Perfektionismus als Herausforderung – der nervige Kampf mit dem inneren Erbsenzähler
Haben Sie sehr hohe Erwartungen an sich? Tolerieren Sie keine Fehler und ärgern sich maßlos, wenn Ihnen doch einer unterläuft? Können Sie schlecht mit Kritik umgehen?
Vielleicht gehören Sie dann zu den Menschen, die einen Hang zum Perfektionismus haben.
Perfektionismus besteht zum einen im Streben nach Vollkommenheit und zum anderen in einer übertriebenen Fehlervermeidung; hierzu gehört auch die Angst vor der Bewertung durch andere Menschen. Häufig finden sich in der Lebensgeschichte von perfektionistischen Personen abwertende oder beschämende Erfahrungen im Zusammenhang mit Leistung – etwa Lob nur bei Erfolg bzw. Tadel bei Nichterreichen. Hierdurch entsteht der Druck, immer bessere Leistungen zu erbringen und möglichst keine Fehler zu machen. Um das zu erreichen, werden immer mehr Zeit und immer größere Anstrengungen aufgewendet. Auf Dauer kann dieses Verhalten zu Stressreaktionen, Burnout und psychischen Erkrankungen führen.
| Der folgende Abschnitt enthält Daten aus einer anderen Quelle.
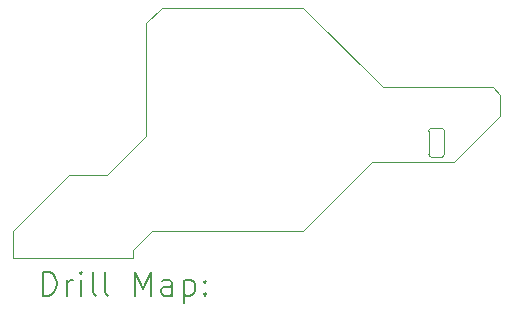
<source format=gbr>
%TF.GenerationSoftware,KiCad,Pcbnew,8.99.0-unknown-0a89236f19~177~ubuntu22.04.1*%
%TF.CreationDate,2024-04-01T21:40:29+10:00*%
%TF.ProjectId,MXBreakout,4d584272-6561-46b6-9f75-742e6b696361,rev?*%
%TF.SameCoordinates,Original*%
%TF.FileFunction,Drillmap*%
%TF.FilePolarity,Positive*%
%FSLAX45Y45*%
G04 Gerber Fmt 4.5, Leading zero omitted, Abs format (unit mm)*
G04 Created by KiCad (PCBNEW 8.99.0-unknown-0a89236f19~177~ubuntu22.04.1) date 2024-04-01 21:40:29*
%MOMM*%
%LPD*%
G01*
G04 APERTURE LIST*
%ADD10C,0.100000*%
%ADD11C,0.200000*%
G04 APERTURE END LIST*
D10*
X6985000Y-4392500D02*
X5785000Y-4392500D01*
X5655000Y-5472500D02*
X5325000Y-5802500D01*
X8045000Y-5435000D02*
G75*
G02*
X8070000Y-5410000I25000J0D01*
G01*
X8070000Y-5655000D02*
G75*
G02*
X8045000Y-5630000I0J25000D01*
G01*
X8045000Y-5630000D02*
X8045000Y-5435000D01*
X8155000Y-5410000D02*
G75*
G02*
X8180000Y-5435000I0J-25000D01*
G01*
X8260000Y-5692500D02*
X7565000Y-5692500D01*
X8647508Y-5124992D02*
X8587508Y-5064992D01*
X5785000Y-4392500D02*
X5655000Y-4522500D01*
X5540000Y-6510000D02*
X5540000Y-6437500D01*
X8647508Y-5304992D02*
X8647508Y-5124992D01*
X8180000Y-5630000D02*
G75*
G02*
X8155000Y-5655000I-25000J0D01*
G01*
X6980000Y-6277500D02*
X7565000Y-5692500D01*
X5540000Y-6437500D02*
X5700000Y-6277500D01*
X4525000Y-6277500D02*
X4525000Y-6510000D01*
X8155000Y-5655000D02*
X8070000Y-5655000D01*
X8260000Y-5692500D02*
X8647508Y-5304992D01*
X5325000Y-5802500D02*
X5000000Y-5802500D01*
X4525000Y-6277500D02*
X5000000Y-5802500D01*
X6985000Y-4392500D02*
X7657500Y-5065000D01*
X8587508Y-5064992D02*
X7657500Y-5065000D01*
X5540000Y-6510000D02*
X4525000Y-6510000D01*
X8180000Y-5435000D02*
X8180000Y-5630000D01*
X8070000Y-5410000D02*
X8155000Y-5410000D01*
X6980000Y-6277500D02*
X5700000Y-6277500D01*
X5655000Y-4522500D02*
X5655000Y-5472500D01*
D11*
X4780777Y-6826484D02*
X4780777Y-6626484D01*
X4780777Y-6626484D02*
X4828396Y-6626484D01*
X4828396Y-6626484D02*
X4856967Y-6636008D01*
X4856967Y-6636008D02*
X4876015Y-6655055D01*
X4876015Y-6655055D02*
X4885539Y-6674103D01*
X4885539Y-6674103D02*
X4895063Y-6712198D01*
X4895063Y-6712198D02*
X4895063Y-6740769D01*
X4895063Y-6740769D02*
X4885539Y-6778865D01*
X4885539Y-6778865D02*
X4876015Y-6797912D01*
X4876015Y-6797912D02*
X4856967Y-6816960D01*
X4856967Y-6816960D02*
X4828396Y-6826484D01*
X4828396Y-6826484D02*
X4780777Y-6826484D01*
X4980777Y-6826484D02*
X4980777Y-6693150D01*
X4980777Y-6731246D02*
X4990301Y-6712198D01*
X4990301Y-6712198D02*
X4999824Y-6702674D01*
X4999824Y-6702674D02*
X5018872Y-6693150D01*
X5018872Y-6693150D02*
X5037920Y-6693150D01*
X5104586Y-6826484D02*
X5104586Y-6693150D01*
X5104586Y-6626484D02*
X5095063Y-6636008D01*
X5095063Y-6636008D02*
X5104586Y-6645531D01*
X5104586Y-6645531D02*
X5114110Y-6636008D01*
X5114110Y-6636008D02*
X5104586Y-6626484D01*
X5104586Y-6626484D02*
X5104586Y-6645531D01*
X5228396Y-6826484D02*
X5209348Y-6816960D01*
X5209348Y-6816960D02*
X5199824Y-6797912D01*
X5199824Y-6797912D02*
X5199824Y-6626484D01*
X5333158Y-6826484D02*
X5314110Y-6816960D01*
X5314110Y-6816960D02*
X5304586Y-6797912D01*
X5304586Y-6797912D02*
X5304586Y-6626484D01*
X5561729Y-6826484D02*
X5561729Y-6626484D01*
X5561729Y-6626484D02*
X5628396Y-6769341D01*
X5628396Y-6769341D02*
X5695062Y-6626484D01*
X5695062Y-6626484D02*
X5695062Y-6826484D01*
X5876015Y-6826484D02*
X5876015Y-6721722D01*
X5876015Y-6721722D02*
X5866491Y-6702674D01*
X5866491Y-6702674D02*
X5847443Y-6693150D01*
X5847443Y-6693150D02*
X5809348Y-6693150D01*
X5809348Y-6693150D02*
X5790301Y-6702674D01*
X5876015Y-6816960D02*
X5856967Y-6826484D01*
X5856967Y-6826484D02*
X5809348Y-6826484D01*
X5809348Y-6826484D02*
X5790301Y-6816960D01*
X5790301Y-6816960D02*
X5780777Y-6797912D01*
X5780777Y-6797912D02*
X5780777Y-6778865D01*
X5780777Y-6778865D02*
X5790301Y-6759817D01*
X5790301Y-6759817D02*
X5809348Y-6750293D01*
X5809348Y-6750293D02*
X5856967Y-6750293D01*
X5856967Y-6750293D02*
X5876015Y-6740769D01*
X5971253Y-6693150D02*
X5971253Y-6893150D01*
X5971253Y-6702674D02*
X5990301Y-6693150D01*
X5990301Y-6693150D02*
X6028396Y-6693150D01*
X6028396Y-6693150D02*
X6047443Y-6702674D01*
X6047443Y-6702674D02*
X6056967Y-6712198D01*
X6056967Y-6712198D02*
X6066491Y-6731246D01*
X6066491Y-6731246D02*
X6066491Y-6788388D01*
X6066491Y-6788388D02*
X6056967Y-6807436D01*
X6056967Y-6807436D02*
X6047443Y-6816960D01*
X6047443Y-6816960D02*
X6028396Y-6826484D01*
X6028396Y-6826484D02*
X5990301Y-6826484D01*
X5990301Y-6826484D02*
X5971253Y-6816960D01*
X6152205Y-6807436D02*
X6161729Y-6816960D01*
X6161729Y-6816960D02*
X6152205Y-6826484D01*
X6152205Y-6826484D02*
X6142682Y-6816960D01*
X6142682Y-6816960D02*
X6152205Y-6807436D01*
X6152205Y-6807436D02*
X6152205Y-6826484D01*
X6152205Y-6702674D02*
X6161729Y-6712198D01*
X6161729Y-6712198D02*
X6152205Y-6721722D01*
X6152205Y-6721722D02*
X6142682Y-6712198D01*
X6142682Y-6712198D02*
X6152205Y-6702674D01*
X6152205Y-6702674D02*
X6152205Y-6721722D01*
M02*

</source>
Wobei es doch zunächst harmlos klingt: Perfektionismus – wer möchte nicht alles richtig machen, fehlerfrei abliefern und dabei aussehen wie frisch aus dem Ei gepellt? Klingt gut, ist aber in der Realität oft kräftezehrend und nicht notwendig – weder für einen selbst noch für andere.
Im Beruf zeigt sich Perfektionismus häufig in Form von überarbeiteten PowerPoint-Präsentationen, die niemand sehen will, oder in E-Mails, die zehnmal gelesen werden, bevor sie dann mit der Betreffzeile „Noch ein kleiner Nachtrag …“ verschickt werden. Statt den Job effizient zu erledigen, wird Zeit damit verbracht, an der Formatierung von Fußnoten zu feilen. Im Alltag sieht das ähnlich aus: Die Wohnung wird nicht „mal eben“ geputzt, sondern mit der Zahnbürste – inklusive Google-Tutorial „Wie reinige ich den Heizkörper von innen?“. Der Wocheneinkauf wird geplant wie eine Militäroperation. Spontanität? Ein unkalkulierbares Risiko!
Dabei kann Perfektionismus auch nützlich sein – in Maßen. Wer gewissenhaft arbeitet, liefert oft verlässlich gute Ergebnisse ab. Fehler sind selten, und Kolleginnen und Kollegen schätzen das. Die Kunst liegt im „gesunden Perfektionismus“.
Was hilft im Umgang mit Perfektionismus?
- Realistische Zielsetzung: Formulieren Sie Ziele, die erreichbar und messbar sind, und vermeiden Sie überzogene Erwartungen.
- Deadlines setzen – echte! Wer unendlich Zeit hat, bastelt ewig.
- Schluss mit den inneren Kritikern, die ständig „Nicht gut genug!“ brüllen.
Fazit: Perfektionismus kann ein Verbündeter sein – wenn Sie ihn im Zaum halten. Sonst wird er schnell zum nervigen Kollegen, der alles besser weiß, aber nie Feierabend macht. Und wer will schon mit dem zusammenarbeiten?